O’Donnell said when it became clear Busch would not be charged, it “removed a significant impediment” to his reinstatement.

“He has fully complied with our reinstatement program during his suspension and the health care expert who conducted his evaluation recommended his immediate return,” O’Donnell said.


Busch will return to his Stewart-Haas Racing team this weekend at Phoenix.

“We appreciate the steps Kurt Busch has made while following NASCAR’s process for reinstatement,” SHR general manager Joe Custer said. “He has taken this path seriously, which allowed him to return to our race team. With his reinstatement and the conclusion by the Delaware Attorney General to not file charges, our focus is on the future.”

His return was also cleared by Chevrolet, which had suspended its relationship with Busch. SHR is a Chevrolet team, and Jim Campbell, vice president of performance vehicles and motorsports, said the manufacturer “will continue to monitor the situation.”

Team co-owner Gene Haas had indicated on Sunday the team’s top concern was Busch’s championship eligibility.

The new Chase for the Sprint Cup championship format introduced last season gives drivers an automatic berth into the 16-driver field with a victory during the regular season. But, a driver must be ranked inside the top 30 in points to use that automatic berth.

Busch currently has no points in the No. 41 Chevrolet, a car Haas pays for out of pocket specifically for Busch.

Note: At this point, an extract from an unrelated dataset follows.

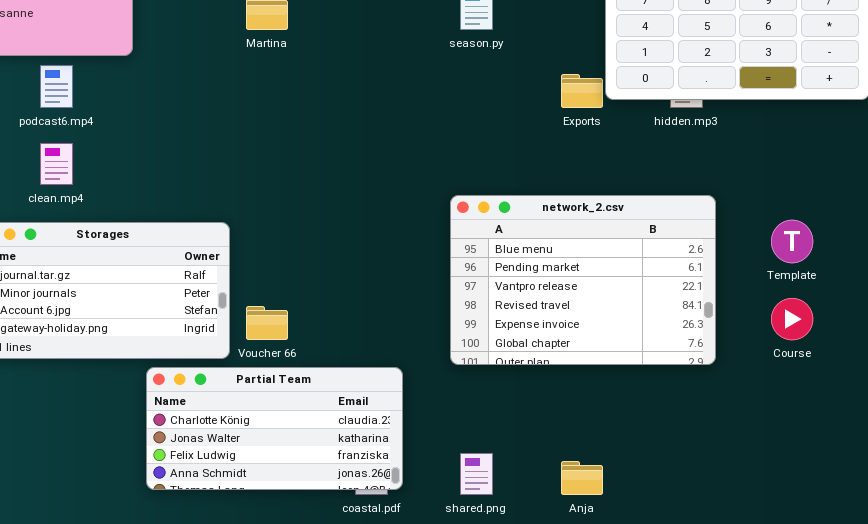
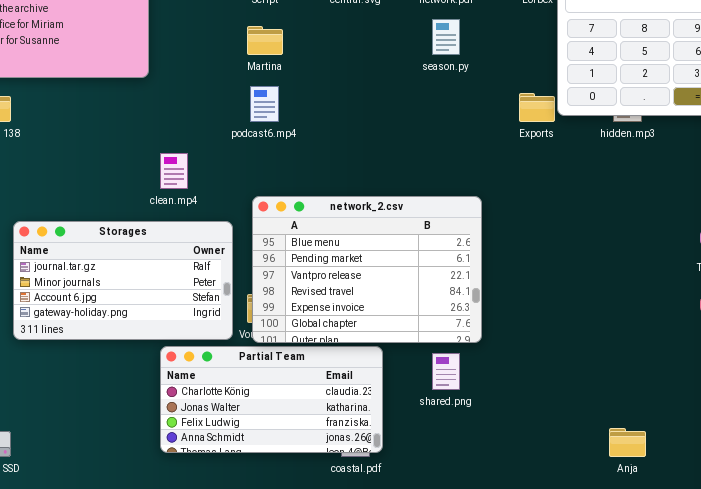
podcast6.mp4: [40,65,73,108] -> [250,86,279,122], moved
clean.mp4: [40,143,73,185] -> [160,153,188,189], moved
network_2.csv: [450,195,716,365] -> [252,196,482,343], moved
shared.png: [460,453,493,495] -> [432,353,460,390], moved
Anja: [561,461,603,495] -> [609,428,646,457], moved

Busch still must comply with guidelines set by Family Court Commissioner David Jones, who granted the no-contact order for Driscoll that led to his Feb. 20 suspension, two days before the season-opening race at Daytona. Jones wrote in his opinion that he believed there’s real possibility Busch will lash out again and has a propensity to lose control in response to disappointing or frustrating situations involving racing.

Jones ordered Busch to be evaluated to see if there is a “treatable mental health condition.” He also said Busch must follow any suggested treatment plans.

Busch is appealing Jones’ ruling, and NASCAR will allow that to play out.